4. Treat it like a CME
If you’re going to sit wondering what your wife’s cooking for dinner while the med rep is flipping his chart, then this whole exercise is fruitless. You might as well pack his and your bags and simply go home. This is an opportunity to soak up as much information as you can. Ask questions. If your rep goes on and on about bio-availability when it’s not much different from the competitors, you jump in and ask the tough questions, “But what’s the cost?” Once you ask questions and show interest, they will tailor their presentation to your needs. For me cost is the most thing for my patients. It’s the first thing I want to know, because my patients are not swimming in money. Now med reps with a more expensive drug don’t waste my time showing me what I will never prescribe to my patients.
5. Don’t get greedy
The AMA is quite strict about this. They’ve banned all sorts of gifts from pharma. If its a medical textbook or stationary, it’s fine. But don’t accept anything other than that. Once you do, there’s always payback.
6. Encourage free samples
And don’t take them home.I like free samples before I can prescribe. Because it helps me test out the drug in a small sample group before taking it further to a wider market. Don’t take them home and give it to your relatives. Let me explain, samples for new compositions or updated molecules are to help with the post marketing surveillance. If you’re aunt swallows up all the samples, how are you going to know if the side effects (if any) are applicable to a larger group or simply a one off event.
7. Don’t dress them down
If you’ve had a particularly difficult day at the wards, then it’s pretty easy to spew venom on the med reps. But if you remotely feel there is chance of this happening, simply postpone their visit for another day. Tell them what happened and why you can’t see them. They will appreciate it. Remember they’re doing their job like everyone else. They’re not hired to be your punching bag.

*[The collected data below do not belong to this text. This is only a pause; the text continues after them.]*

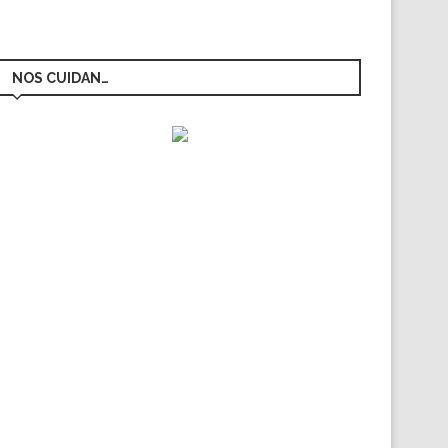
NOS CUIDAN…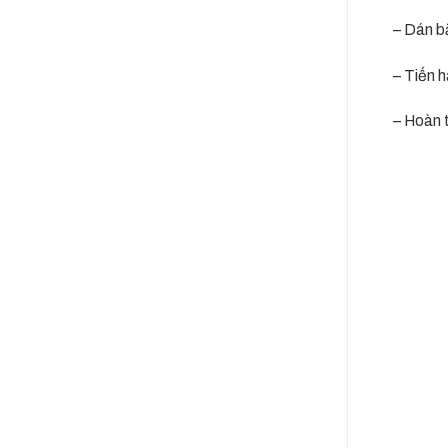
– Dán băn
– Tiến hà
– Hoàn tấ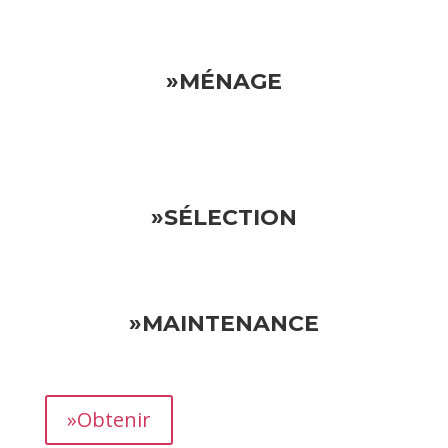
»MÉNAGE
»SÉLECTION
»MAINTENANCE
»Obtenir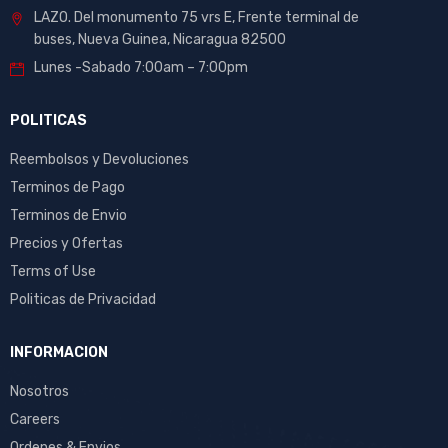
LAZO. Del monumento 75 vrs E, Frente terminal de
buses, Nueva Guinea, Nicaragua 82500
Lunes -Sabado 7:00am – 7:00pm
POLITICAS
Reembolsos y Devoluciones
Terminos de Pago
Terminos de Envio
Precios y Ofertas
Terms of Use
Politicas de Privacidad
INFORMACION
Nosotros
Careers
Ordenes & Envios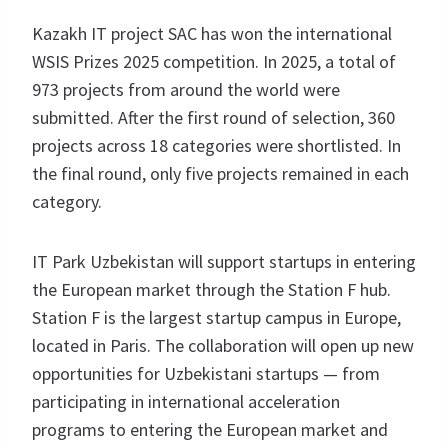
Kazakh IT project SAC has won the international
WSIS Prizes 2025 competition. In 2025, a total of
973 projects from around the world were
submitted. After the first round of selection, 360
projects across 18 categories were shortlisted. In
the final round, only five projects remained in each
category.
IT Park Uzbekistan will support startups in entering
the European market through the Station F hub.
Station F is the largest startup campus in Europe,
located in Paris. The collaboration will open up new
opportunities for Uzbekistani startups — from
participating in international acceleration
programs to entering the European market and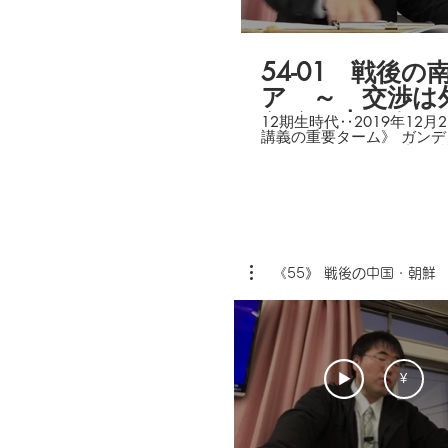
ク戦争,イランイラク戦争
湾岸戦争,クウェート,ク
クルド人,イラク戦争,等
54-01 戦後の
ア ～ 交渉は
なく、内とも・
12期生時代‥2019年12月28日
講義の重要ターム》 ガンディー,インド,
パキスタン,アトリー内閣,
ゥー教,セイロン,スリラン
ール）,全インド＝ムスリム
ー,カシミール,中印国境紛
＝ガンディー,インディラ＝
ングラディシュ人民共和国
和国）,ラジブ＝ガンディー
タミル人 ,等
《55》 戦後の中国・朝鮮
¥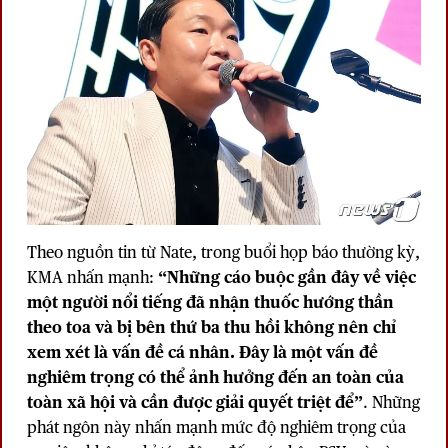
Theo nguồn tin từ Nate, trong buổi họp báo thường kỳ,
KMA nhấn mạnh:
“Những cáo buộc gần đây về việc
một người nổi tiếng đã nhận thuốc hướng thần
theo toa và bị bên thứ ba thu hồi không nên chỉ
xem xét là vấn đề cá nhân. Đây là một vấn đề
nghiêm trọng có thể ảnh hưởng đến an toàn của
toàn xã hội và cần được giải quyết triệt để”
. Những
phát ngôn này nhấn mạnh mức độ nghiêm trọng của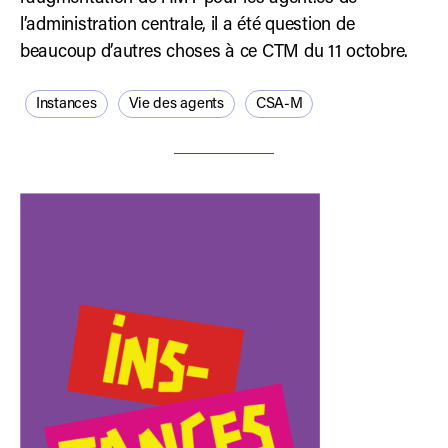
l’administration centrale, il a été question de
beaucoup d’autres choses à ce CTM du 11 octobre.
Instances
Vie des agents
CSA-M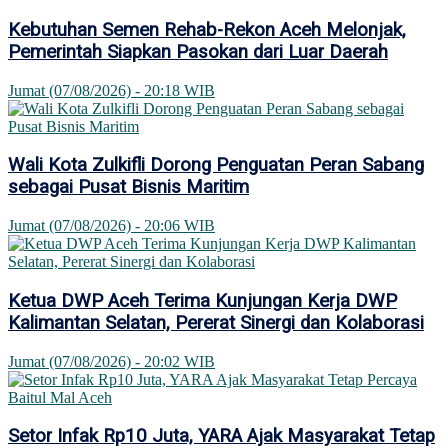
Kebutuhan Semen Rehab-Rekon Aceh Melonjak,
Pemerintah Siapkan Pasokan dari Luar Daerah
Jumat (07/08/2026) - 20:18 WIB
Wali Kota Zulkifli Dorong Penguatan Peran Sabang
sebagai Pusat Bisnis Maritim
Jumat (07/08/2026) - 20:06 WIB
Ketua DWP Aceh Terima Kunjungan Kerja DWP
Kalimantan Selatan, Pererat Sinergi dan Kolaborasi
Jumat (07/08/2026) - 20:02 WIB
Setor Infak Rp10 Juta, YARA Ajak Masyarakat Tetap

8. No one can force you to make a sale
Always remember that you prescribe what you think is best as long as you’ve not accepted extravagant gifts or perks from pharma. Let me warn you that pharma companies have tie ups with pharmacies and vendors to study your prescribing habits. They pay to get this data. They will tailor their marketing program and train their med reps better to convince you their drugs are superior. NO ONE can force you to prescribe an inferior drug.
How do you deal with med reps? Do you have a strategy?